Huffington Post UK | By Michael Rundle
The online ‘super-weapon’ known as Flame was able to control Bluetooth chips on infected computers, enabling it to track nearby devices – and potentially locate high-priority targets, according to a security firm.
Flame has been described as the most malicious online attack ever discovered.
On Friday it was announced that Flame is the first Windows-based malware to ever use Bluetooth, according to the security firm Symantec who announced its discovery on Monday.
Symantec say the exact use of Flame’s Bluetooth component remains a mystery, but said three theories had emerged.
The first could see the controller of the virus “mapping infected users’ social and professional circles” by cataloguing the other Bluetooth-enabled devices encountered nearby.
Through this the attacker could build a map of the targets friends and professional contacts.

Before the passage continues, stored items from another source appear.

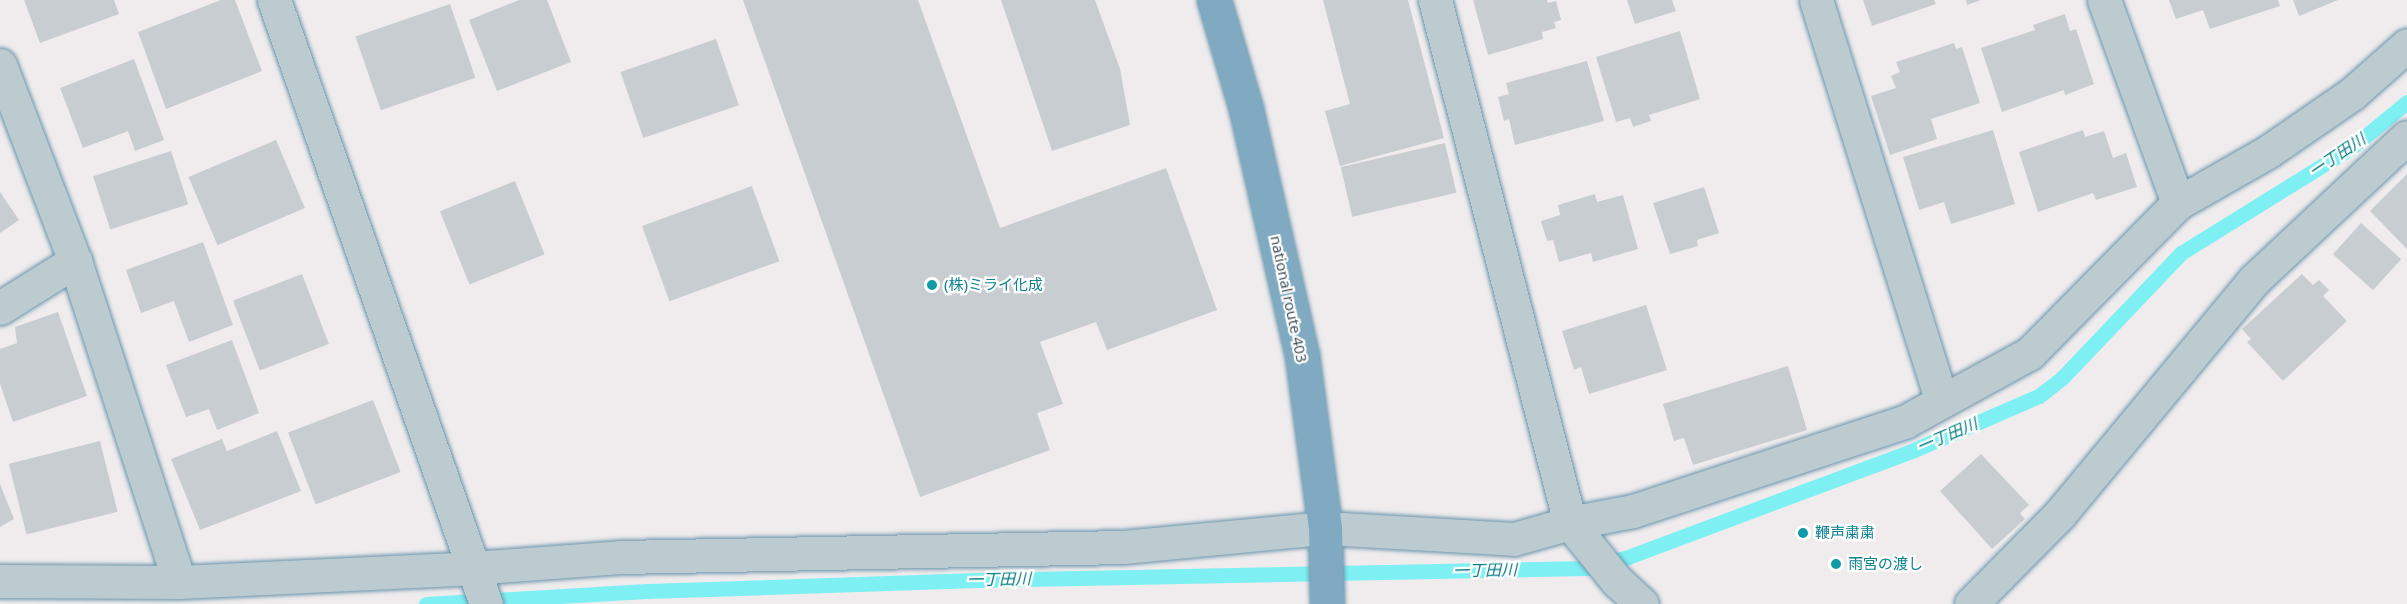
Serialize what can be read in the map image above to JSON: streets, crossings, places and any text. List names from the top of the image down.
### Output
{
  "streets": {
    "highway": ["national route 403"]
  },
  "water": ["一丁田川"],
  "places": ["(株)ミライ化成", "鞭声粛粛", "雨宮の渡し"]
}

In the second scenario, the user could “Identify the physical locations of infected users to determine their proximity to high-priority targets” said Symatec – adding that those could be other individuals or computing systems.
The attacker could also use Bluetooth as a way to map a physical location, determining exactly where the infected computer is and who is nearby.
Bluetooth monitoring devices then could be placed in airports, train stations, or any other hub, and “listen” for an infected or known device – making tracking much easier.
Third, it is possible Flame could “target other Bluetooth devices within range to steal information off them, use them to eavesdrop or leverage their data connections to exfiltrate already-stolen data”.
In a detailed blog post on its website, Symantec Security Response said the Bluetooth element of Flame was further proof it was an “exceptional” attack.
Countries with developed infrastructure – including the UK – are thought to be most vulnerable to the weapon which has reportedly hit more than 600 specific targets.
Others known to have been affected include Sudan, Syria, Lebanon and Saudi Arabia.
Symantec told the Huffington Post that only a government could be responsible for the attack, but exactly who is behind it remains unknown.
Orla Cox, senior manager at Symantec Security Response, told the Huffington Postthat the level of professionalism involved in the attack was unprecedented.
“I think it would hard to say that anyone other than a nation state would be behind it,” Cox said. “You’re looking at a well organised well funded group.”
On Friday it was reported President Obama had secretly ordered a wave of “increasingly sophisticated attacks” against Iran and its nuclear program, according to reports.
The New York Times said that Obama accelerated the attacks against Iran’s nuclear facilities, adding that the program was code-named ‘Olympic Games’.
There is currently no link between Flame and any specific government, group or agency.